A titre de comparaison, Bosch avait enregistré 17 demandes en 2006 ; 52 en 2007 ; 139 en 2008. En 2009, tous dispositifs confondus (plan, DIF et professionnalisation), ce sont même 87 % des 701 salariés qui ont réalisé une action de formation. Le budget formation a représenté 4,4 % de la masse salariale.

Action de formation en lien avec l'activité de l'entreprise

Le parti pris de Robert Bosch Vénissieux est de considérer comme éligible au DIF toute action de formation ayant un lien avec l'activité de l'entreprise, à partir du moment où le métier auquel elle se rattache existe effectivement dans l'entreprise. Ce principe avait été décliné dès 2005 dans les plaquettes d'information du groupe et dans un catalogue maison qui devait servir à inspirer les salariés dans le choix de leur formation. Ce catalogue indique également les organismes de formation de la branche de la métallurgie reconnus par l'Opca, l'Adefim Rhodanienne, de même que ceux avec lesquels l'entreprise a déjà travaillé.

« Nous avons envisagé le DIF dès la fin 2008 », explique Rosalie Pardon, directrice du développement RH et de la formation à Robert Bosch Vénissieux. « Nous avions déjà beaucoup mobilisé le plan : près de 100 salariés en production ont été formés durant une semaine, en novembre 2008, sur les thèmes du système qualité, du tri des déchets, de la maintenance, ainsi que sur les méthodes de résolution des problèmes.
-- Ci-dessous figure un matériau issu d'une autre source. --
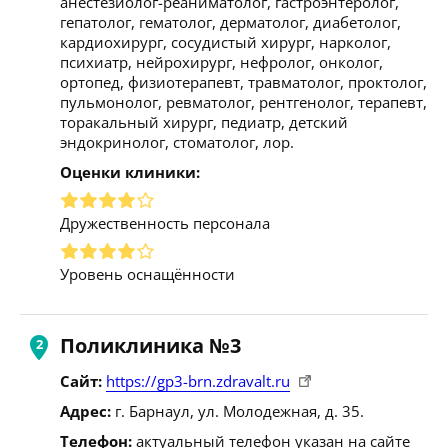
анестезиолог-реаниматолог, гастроэнтеролог,
гепатолог, гематолог, дерматолог, диабетолог,
кардиохирург, сосудистый хирург, нарколог,
психиатр, нейрохирург, нефролог, онколог,
ортопед, физиотерапевт, травматолог, проктолог,
пульмонолог, ревматолог, рентгенолог, терапевт,
торакальный хирург, педиатр, детский
эндокринолог, стоматолог, лор.
Оценки клиники:
Дружественность персонала
Уровень оснащённости
Поликлиника №3
Сайт:
https://gp3-brn.zdravalt.ru
Адрес:
г. Барнаул, ул. Молодежная, д. 35.
Телефон:
актуальный телефон указан на сайте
Cette action avait été reconduite quelques semaines plus tard pour un deuxième groupe. »

Le service RH s'est invité dans les réunions d'équipe pour expliquer les enjeux de la formation en même temps que les dispositifs associés. Il a aussi suggéré aux salariés de faire valoir leur DIF, pour pouvoir répondre aux demandes récurrentes par des actions collectives. Car la difficulté était d'appeler à se former... sans dynamiter le budget.

Financements par l'Opca

« Bien sûr, la question du financement nous a inquiétés, reconnaît Rosalie Pardon. Il a fallu rechercher les meilleurs tarifs et nous tourner vers l'Opca pour obtenir des financements complémentaires. Sur les cinq premiers mois, nous avions presque épuisé nos enveloppes DIF et professionnalisation. » Ce complément est venu de l'Opcaim national et a été pris sur des fonds mutualisés de réponse à la crise, de sorte qu'une seule demande de DIF a été refusée.

Des besoins mieux connus

Plusieurs salariés repartent cette année avec un capital de 20 heures. Pour la suite ? « Cette expérience a renforcé nos liens avec certains organismes de formation. Ils connaissent mieux nos besoins et parviennent à monter des stages plus facilement », retient Rosalie Pardon. Mais il n'est pas sûr que l'appétence à se former sera plus forte. Les craintes sur l'emploi ont été ravivées par l'annonce, courant mars, d'un plan de départs volontaires de 153 personnes en 2010.